La demande à ce titre sera donc rejetée.
III. SUR LES DEMANDES ACCESSOIRES
Sur les dépens
L’article 696 du code de procédure civile dispose que la partie perdante est condamnée aux dépens, à moins que le juge, par décision motivée, n’en mette la totalité ou une fraction à la charge d’une autre partie.
M. [I] [M] [Y] [R] qui succombe à l’instance, sera condamné aux dépens.
Sur les frais irrépétibles
Il résulte des dispositions de l’article 700 du code de procédure civile que le juge condamne la partie tenue aux dépens ou qui perd son procès à payer à l’autre partie la somme qu’il détermine, au titre des frais exposés et non compris dans les dépens. Dans tous les cas, le juge tient compte de l’équité ou de la situation économique de la partie condamnée. Il peut, même d’office, pour des raisons tirées des mêmes considérations, dire qu’il n’y a pas lieu à ces condamnations. Les parties peuvent produire les justificatifs des sommes qu’elles demandent.

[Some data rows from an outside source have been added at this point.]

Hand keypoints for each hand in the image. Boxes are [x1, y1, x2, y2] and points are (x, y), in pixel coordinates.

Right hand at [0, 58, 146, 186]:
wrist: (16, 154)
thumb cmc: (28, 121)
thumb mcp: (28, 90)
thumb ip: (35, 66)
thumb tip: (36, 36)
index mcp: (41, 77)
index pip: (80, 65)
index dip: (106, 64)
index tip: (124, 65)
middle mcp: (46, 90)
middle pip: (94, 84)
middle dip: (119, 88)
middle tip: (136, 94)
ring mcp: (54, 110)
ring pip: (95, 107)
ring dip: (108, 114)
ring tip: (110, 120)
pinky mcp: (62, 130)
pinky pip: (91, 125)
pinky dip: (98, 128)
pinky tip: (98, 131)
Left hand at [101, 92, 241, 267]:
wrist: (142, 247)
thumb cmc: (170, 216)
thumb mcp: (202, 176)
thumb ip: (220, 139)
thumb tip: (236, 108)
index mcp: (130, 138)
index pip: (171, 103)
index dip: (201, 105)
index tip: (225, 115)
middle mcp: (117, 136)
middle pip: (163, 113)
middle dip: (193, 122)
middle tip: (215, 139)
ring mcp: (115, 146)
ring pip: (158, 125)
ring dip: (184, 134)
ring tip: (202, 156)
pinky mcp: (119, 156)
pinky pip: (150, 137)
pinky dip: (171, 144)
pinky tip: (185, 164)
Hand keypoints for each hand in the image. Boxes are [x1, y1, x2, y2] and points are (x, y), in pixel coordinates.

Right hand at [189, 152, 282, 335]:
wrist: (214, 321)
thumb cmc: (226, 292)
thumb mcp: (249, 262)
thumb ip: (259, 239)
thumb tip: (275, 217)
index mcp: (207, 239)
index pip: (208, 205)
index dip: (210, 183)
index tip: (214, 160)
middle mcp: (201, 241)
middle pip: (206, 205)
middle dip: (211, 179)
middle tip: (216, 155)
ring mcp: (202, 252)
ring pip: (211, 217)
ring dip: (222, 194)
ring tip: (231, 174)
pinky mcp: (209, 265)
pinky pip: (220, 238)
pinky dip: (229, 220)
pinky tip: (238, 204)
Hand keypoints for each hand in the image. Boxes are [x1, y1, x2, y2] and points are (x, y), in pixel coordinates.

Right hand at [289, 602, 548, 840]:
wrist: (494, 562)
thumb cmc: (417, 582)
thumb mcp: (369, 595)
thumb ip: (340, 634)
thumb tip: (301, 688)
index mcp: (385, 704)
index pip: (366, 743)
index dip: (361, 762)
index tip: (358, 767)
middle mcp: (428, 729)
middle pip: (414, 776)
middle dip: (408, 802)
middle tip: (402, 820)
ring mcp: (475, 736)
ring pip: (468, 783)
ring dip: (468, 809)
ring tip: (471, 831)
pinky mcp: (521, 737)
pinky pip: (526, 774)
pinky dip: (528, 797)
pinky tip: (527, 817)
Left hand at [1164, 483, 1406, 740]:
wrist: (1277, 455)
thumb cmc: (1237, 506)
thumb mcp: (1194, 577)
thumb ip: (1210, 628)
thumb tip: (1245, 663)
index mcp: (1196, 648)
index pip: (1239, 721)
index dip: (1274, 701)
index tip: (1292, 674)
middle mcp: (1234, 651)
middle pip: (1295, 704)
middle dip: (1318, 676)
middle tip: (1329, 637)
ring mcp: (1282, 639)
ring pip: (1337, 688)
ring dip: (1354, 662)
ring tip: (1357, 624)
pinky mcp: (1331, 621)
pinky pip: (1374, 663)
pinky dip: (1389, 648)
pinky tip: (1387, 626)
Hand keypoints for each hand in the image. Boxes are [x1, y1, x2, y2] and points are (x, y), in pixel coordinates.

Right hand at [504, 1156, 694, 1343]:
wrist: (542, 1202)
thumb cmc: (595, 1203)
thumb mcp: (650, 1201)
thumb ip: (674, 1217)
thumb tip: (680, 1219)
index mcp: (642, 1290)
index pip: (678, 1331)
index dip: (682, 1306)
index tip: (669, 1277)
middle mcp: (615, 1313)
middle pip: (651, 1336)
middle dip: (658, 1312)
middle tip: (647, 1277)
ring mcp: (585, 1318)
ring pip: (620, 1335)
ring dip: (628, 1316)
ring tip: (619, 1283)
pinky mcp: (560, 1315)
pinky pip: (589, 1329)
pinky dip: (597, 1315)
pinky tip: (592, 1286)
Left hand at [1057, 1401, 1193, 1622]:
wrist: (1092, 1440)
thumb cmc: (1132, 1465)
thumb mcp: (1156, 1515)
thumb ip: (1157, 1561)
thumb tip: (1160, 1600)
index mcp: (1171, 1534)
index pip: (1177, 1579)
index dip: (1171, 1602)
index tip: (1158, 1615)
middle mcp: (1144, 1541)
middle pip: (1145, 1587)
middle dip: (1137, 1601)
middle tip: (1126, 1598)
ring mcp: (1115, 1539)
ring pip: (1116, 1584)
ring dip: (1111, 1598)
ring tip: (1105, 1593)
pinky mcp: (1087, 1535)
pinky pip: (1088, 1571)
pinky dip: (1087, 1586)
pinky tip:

M. [I] [M] [Y] [R], condamné aux dépens, sera condamné au paiement de la somme de 300 € à ce titre.
Sur l’exécution provisoire
Conformément à l’article 514 du code de procédure civile, les décisions de première instance sont de droit exécutoires à titre provisoire à moins que la loi ou la décision rendue n’en dispose autrement.
En l’espèce, compte tenu de la nature du litige et en l’absence de dispositions légales contraires, l’exécution provisoire est de droit.
PAR CES MOTIFS
Le Tribunal de proximité statuant publiquement par jugement réputé contradictoire rendu en premier ressort et par mise à disposition au greffe,
DÉCLARE recevable l’action en paiement ;
CONSTATE l’acquisition de la déchéance du terme du contrat de prêt n°4347 813 840 9002 en date du 21 avril 2023, signé entre la SA BANQUE POPULAIRE VAL DE FRANCE, d’une part, et M. [I] [Y] [R] d’autre part ;
CONDAMNE M. [I] [M] [Y] [R] à payer à la SA BANQUE POPULAIRE VAL DE FRANCE, la somme de 13 758,77 € au titre du capital restant dû, majorée des intérêts contractuels de 5,80 % à compter de la signification du présent jugement, outre la somme d’un euro au titre de la clause pénale, majorée des intérêts au taux légal à compter de la signification du présent jugement ;
DEBOUTE la SA BANQUE POPULAIRE VAL DE FRANCE de sa demande de capitalisation des intérêts ;
CONDAMNE M. [I] [M] [Y] [R] à payer à la SA BANQUE POPULAIRE VAL DE France la somme de 300 € sur le fondement de l’article 700 du code de procédure civile ;
CONDAMNE M. [I] [M] [Y] [R] aux dépens ;
RAPPELLE que l’exécution provisoire est de droit et DIT n’y avoir lieu à l’écarter.
Ainsi jugé et prononcé par mise à disposition du jugement au greffe du tribunal, le 15 janvier 2026, les parties en ayant été préalablement avisées dans les conditions prévues au deuxième alinéa de l’article 450 du code de procédure civile, la minute étant signée par Amandine DUPLEIX, Juge et par Virginie DUMINY, Greffier.